Exactly as written, return every line of the data below apart from the pictures.
Input data Block Start
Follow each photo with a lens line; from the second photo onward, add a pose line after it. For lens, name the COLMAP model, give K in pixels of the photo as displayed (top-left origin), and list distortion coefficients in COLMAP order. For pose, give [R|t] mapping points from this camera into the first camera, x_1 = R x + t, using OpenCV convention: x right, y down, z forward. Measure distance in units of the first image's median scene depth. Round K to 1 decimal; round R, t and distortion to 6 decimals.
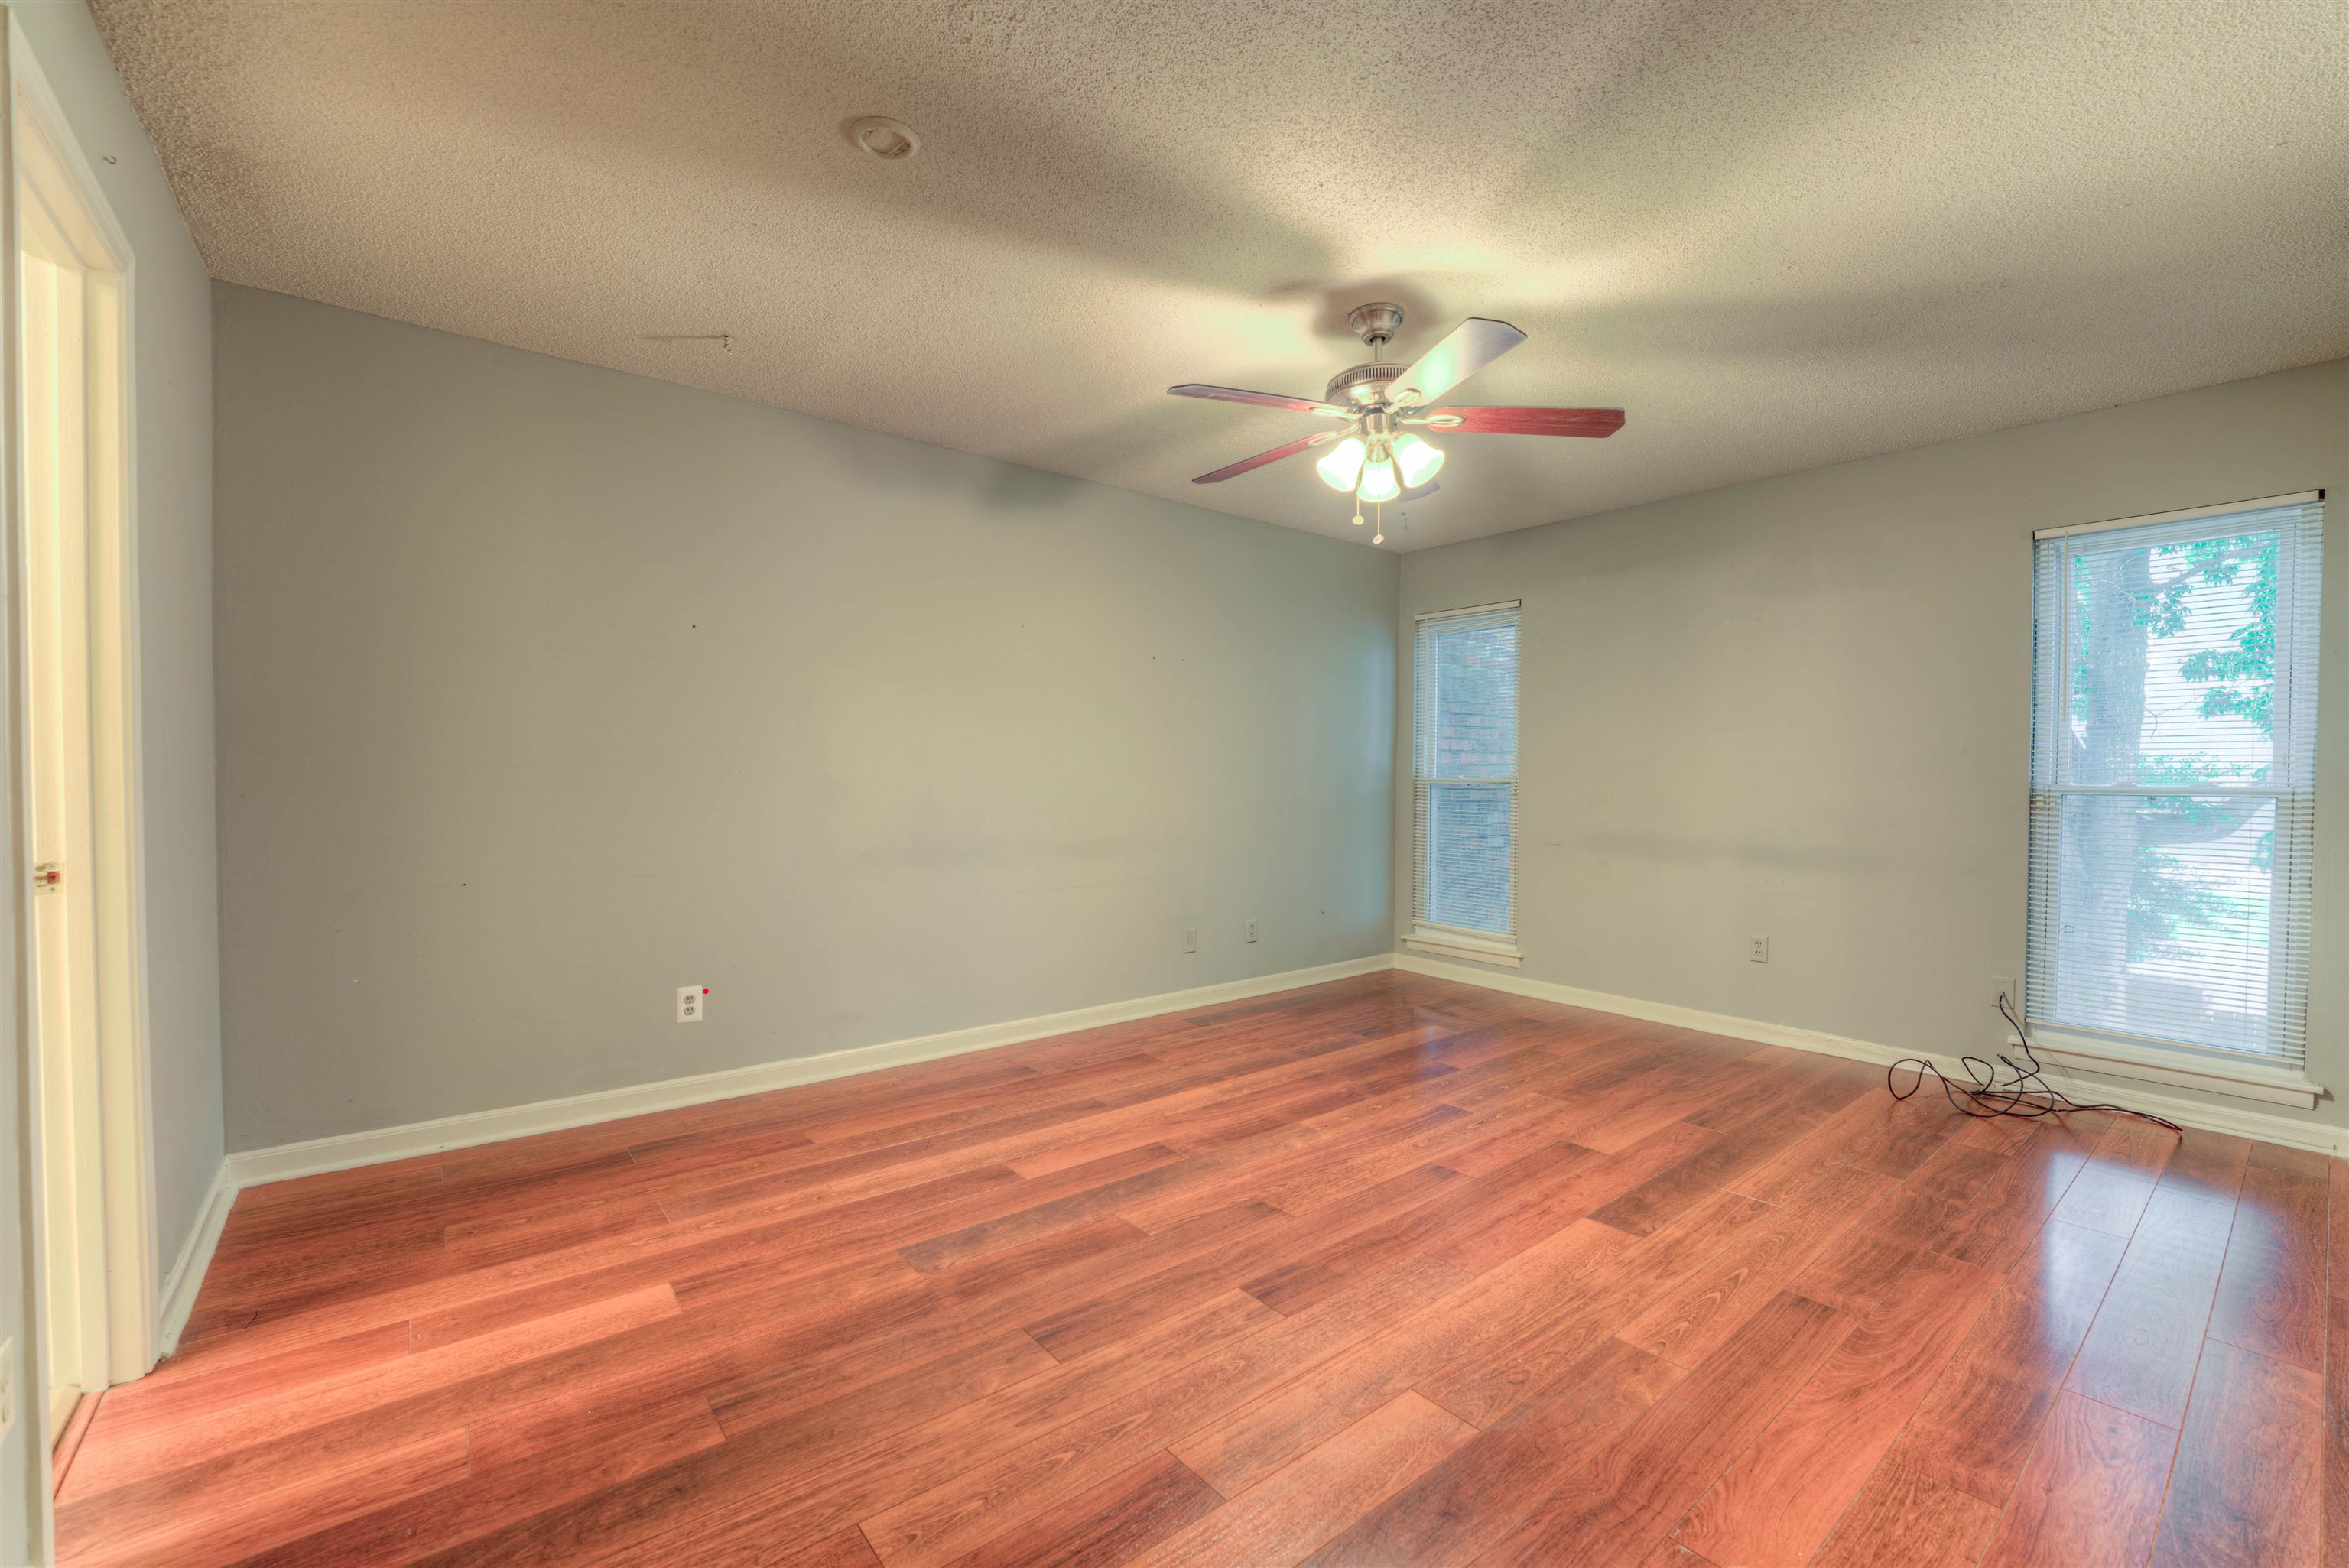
lens RADIAL K [[961.3, 0, 1177.2], [0, 961.3, 793.5], [0, 0, 1]] dist [-0.024763, 0.002256]
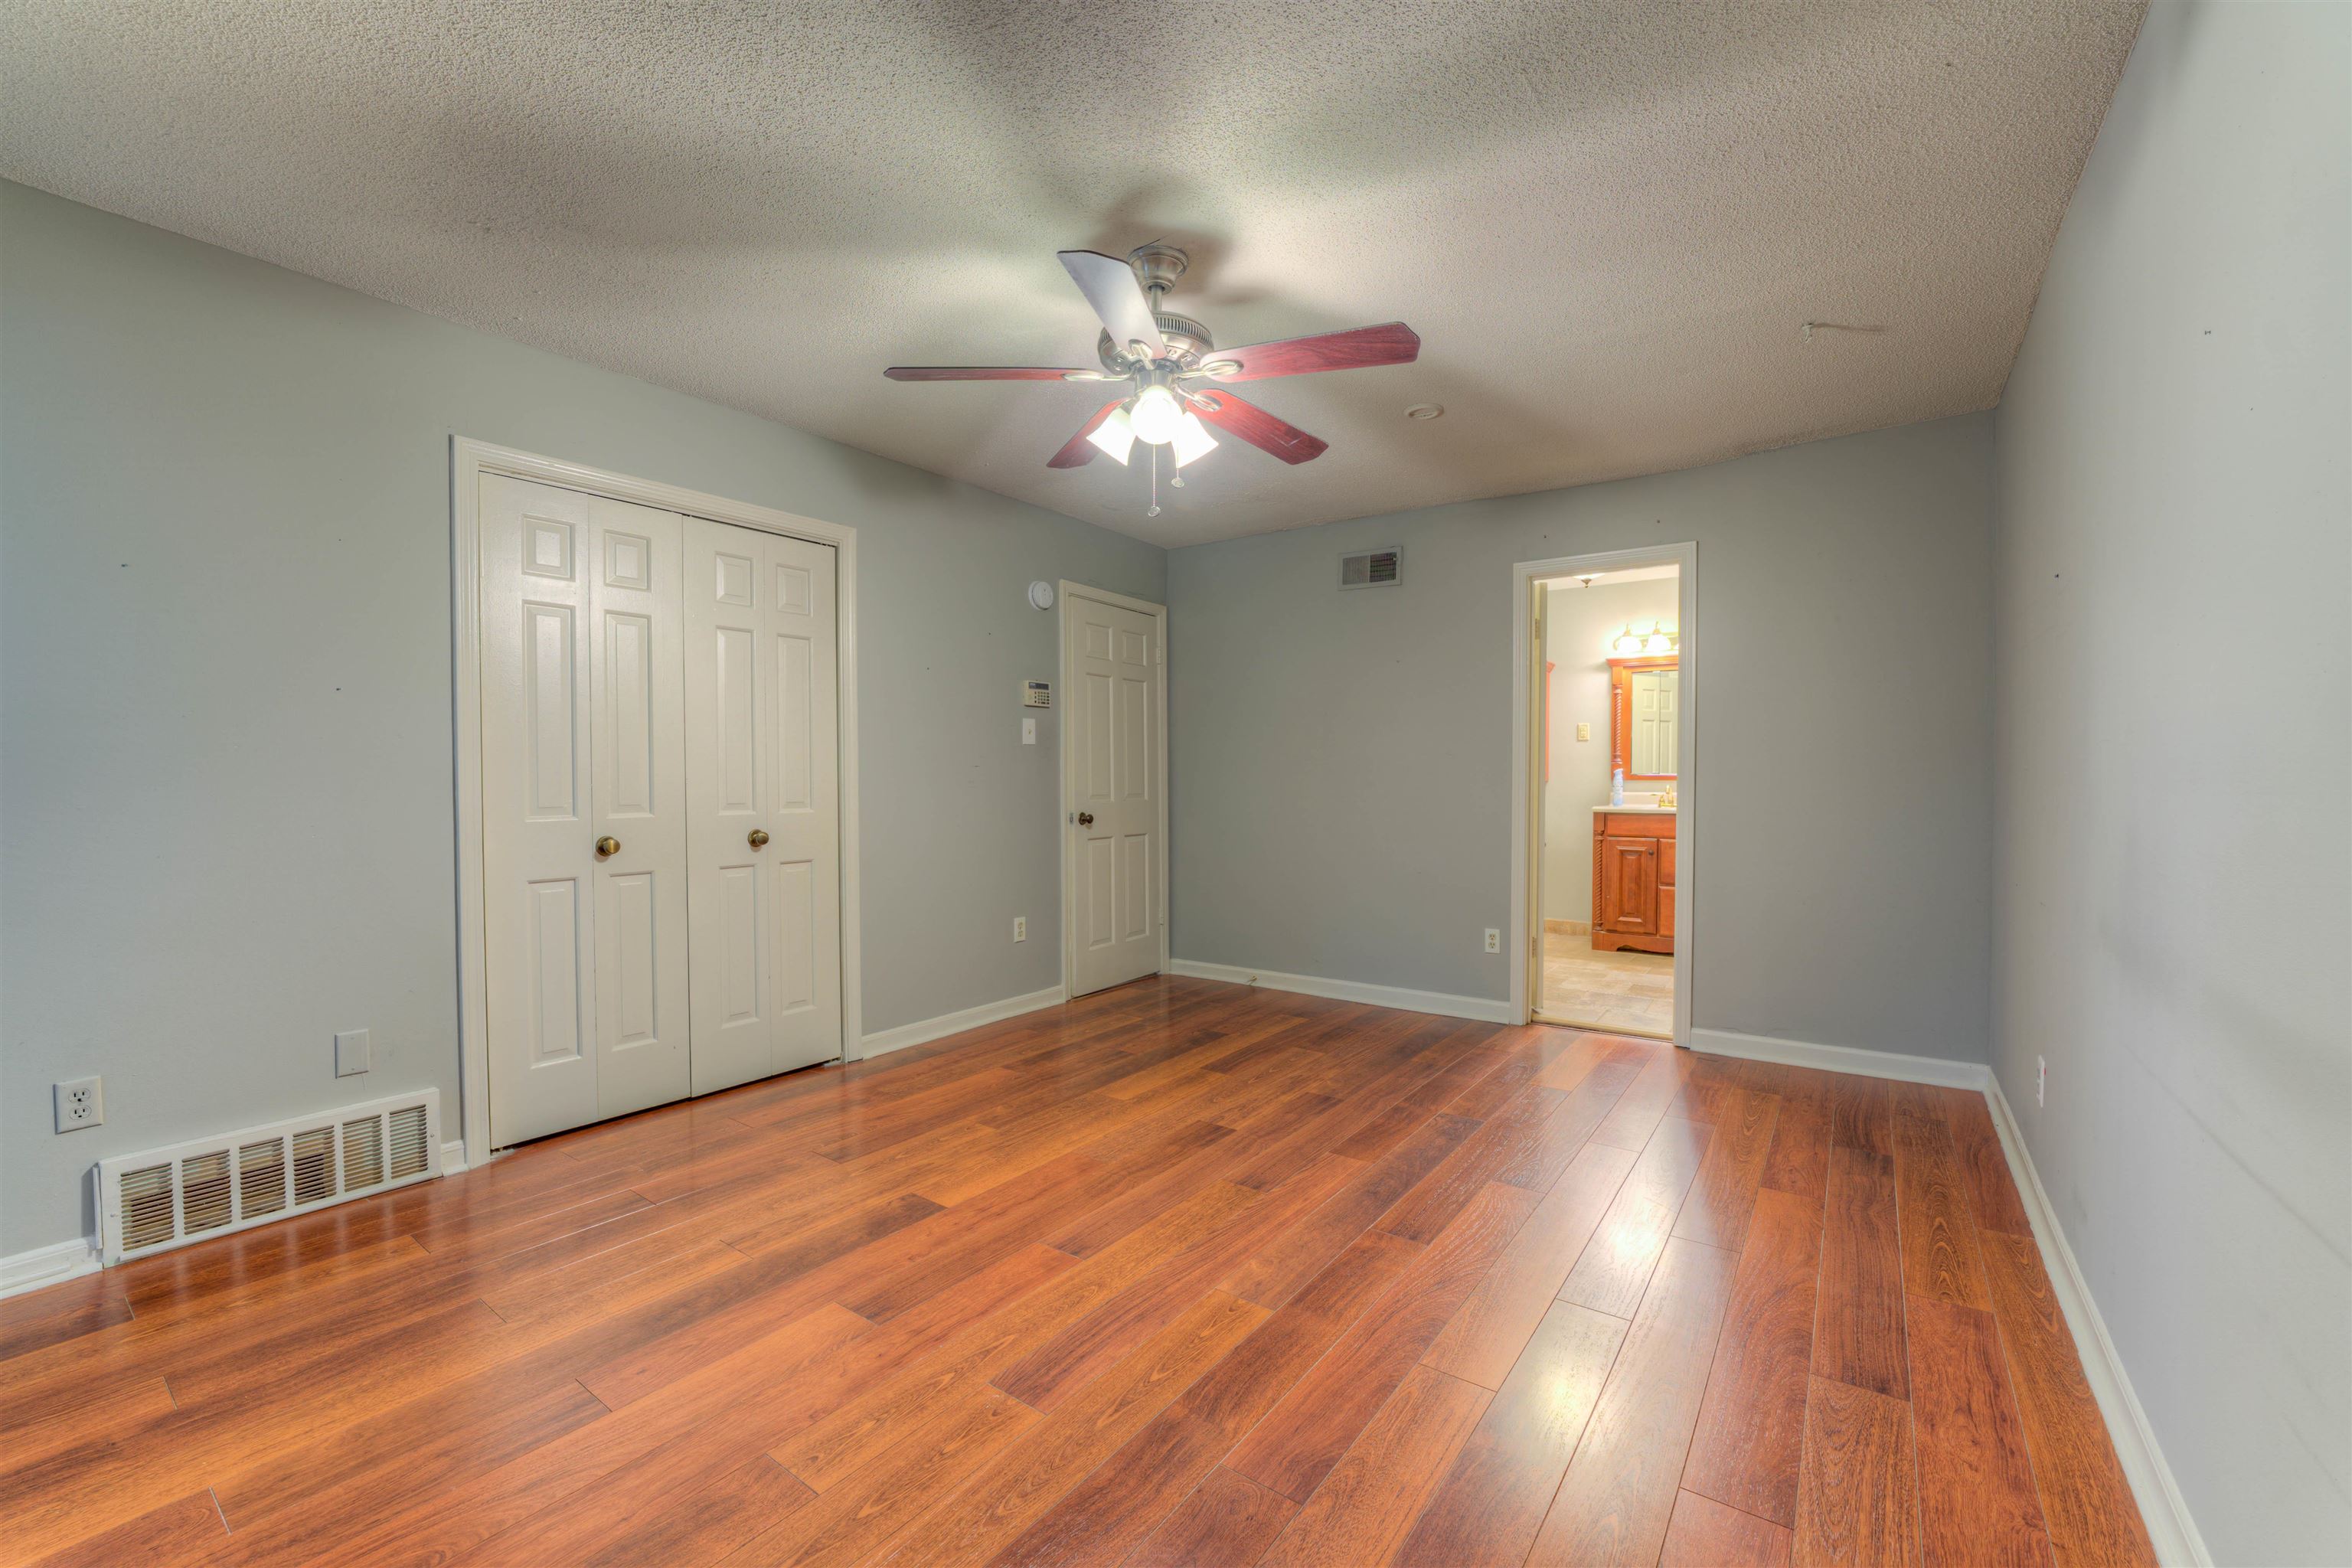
lens RADIAL K [[962.6, 0, 1172.2], [0, 962.6, 791.1], [0, 0, 1]] dist [-0.024763, 0.002256]
pose [[-0.966947, -0.001925, -0.254971, 0.426472], [-0.009969, 0.999492, 0.030263, -0.031259], [0.254783, 0.031804, -0.966475, 1.895704]]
Input data Block End
Answer for this exercise ->
Follow each photo with a lens line; from the second photo onward, add a pose line after it. For lens, name the COLMAP model, give K in pixels of the photo as displayed (top-left origin), and list distortion coefficients in COLMAP order. For pose, give [R|t] mapping points from this camera into the first camera, x_1 = R x + t, using OpenCV convention: x right, y down, z forward. Measure distance in units of the first image's median scene depth. Round K to 1 decimal; round R, t and distortion to 6 decimals.
lens RADIAL K [[961.3, 0, 1177.2], [0, 961.3, 793.5], [0, 0, 1]] dist [-0.024763, 0.002256]
lens RADIAL K [[962.6, 0, 1172.2], [0, 962.6, 791.1], [0, 0, 1]] dist [-0.024763, 0.002256]
pose [[-0.966947, -0.001925, -0.254971, 0.426472], [-0.009969, 0.999492, 0.030263, -0.031259], [0.254783, 0.031804, -0.966475, 1.895704]]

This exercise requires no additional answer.